A couple of glasses of cheap Burgundy

The boy is standing right in front of the escalator. He must be about eight years old, maybe seven. His backpack is at least half his size, he’s wearing a Real Madrid shirt, and he’s been paralyzed there, consumed by the fear of having to go down those stairs. His mother, following the flow of people who crammed the airport at that hour, couldn’t wait for him—or maybe she just didn’t want to, perhaps with the aim that we adults have to teach children lessons.

The boy is there, blocking everyone’s way. Some, like the man right in front of me, is concerned and tries to calm him down. Others, further back, start whistling, making subtle guttural sounds of disapproval (it's an airport in England). But the boy doesn’t seem to want to take the step, a little step that will take him down steel staircase, down, down to where his mother is. 15, maybe 20 eternal seconds go by until the man next to me whispers something into his ear, gives him a pat on the back, takes his hand, and together they take that step at the same time.

Once he gets down, the first thing the boy does is hug his mother, sobbing. She, meanwhile, can only look, apologetically, at those coming down the stairs behind her son. The man who helped him take the step tells him, for all to hear, that he has been very brave, that his mother should be proud to have a child like him. But the boy doesn’t seem to hear him. He’s clinging to his mother.

Do we understand children? Or, better yet, how much have we forgotten about our own childhoods? Those times when there didn’t seem to be any limits, when we could jump over a wall without first checking to see what was on the other side, those times when we thought of ourselves as immortal.

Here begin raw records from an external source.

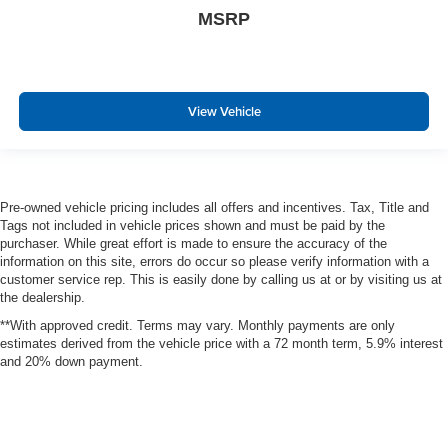
MSRP
Integrated Roof Antenna
Bluetooth® Wireless Phone Connectivity
2 LCD Monitors In The Front
6-Way Driver Seat
View Vehicle
Passenger Seat
Front Driver/Passenger Seat Back Map Pockets
60-40 Folding Bench Front Facing Manual Reclining
Pre-owned vehicle pricing includes all offers and incentives. Tax, Title and
Fold Forward Seatback Rear Seat w/Manual Fore/Aft
Tags not included in vehicle prices shown and must be paid by the
Manual Tilt/Telescoping Steering Column
purchaser. While great effort is made to ensure the accuracy of the
information on this site, errors do occur so please verify information with a
Heated Leatherette Steering Wheel
customer service rep. This is easily done by calling us at or by visiting us at
Front Cupholder
the dealership.
Rear Cupholder
**With approved credit. Terms may vary. Monthly payments are only
estimates derived from the vehicle price with a 72 month term, 5.9% interest
Compass
and 20% down payment.
Garage Door Transmitter
Cruise Control w/Steering Wheel Controls
Adaptive Cruise Control with Stop-and-Go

Sometimes I see kids as Martians—little Martians speaking a language I don’t understand, playing games that seem to be more than games. There are people who even believe that children take advantage of the fact that we adults have forgotten our childhood, and then they do things, they say things, they move things that we used to move. And they laugh behind our backs because they know that we no longer remember what those movements mean.

La República Luminosa  (Bright Republic), a tremendous book by Andrés Barba. If you haven’t read it yet, stop staring at this screen right now, and run out to buy it. I really don’t know what this has to do with wine. What I do know is that after seeing that little Martian hugging his mother, burying his head in her dress, the first thing that came to my mind was that novel and then something to drink. Of whatever. And those two glasses of cheap Burgundy that tasted like candied cherries and oak ... well. That's what I found.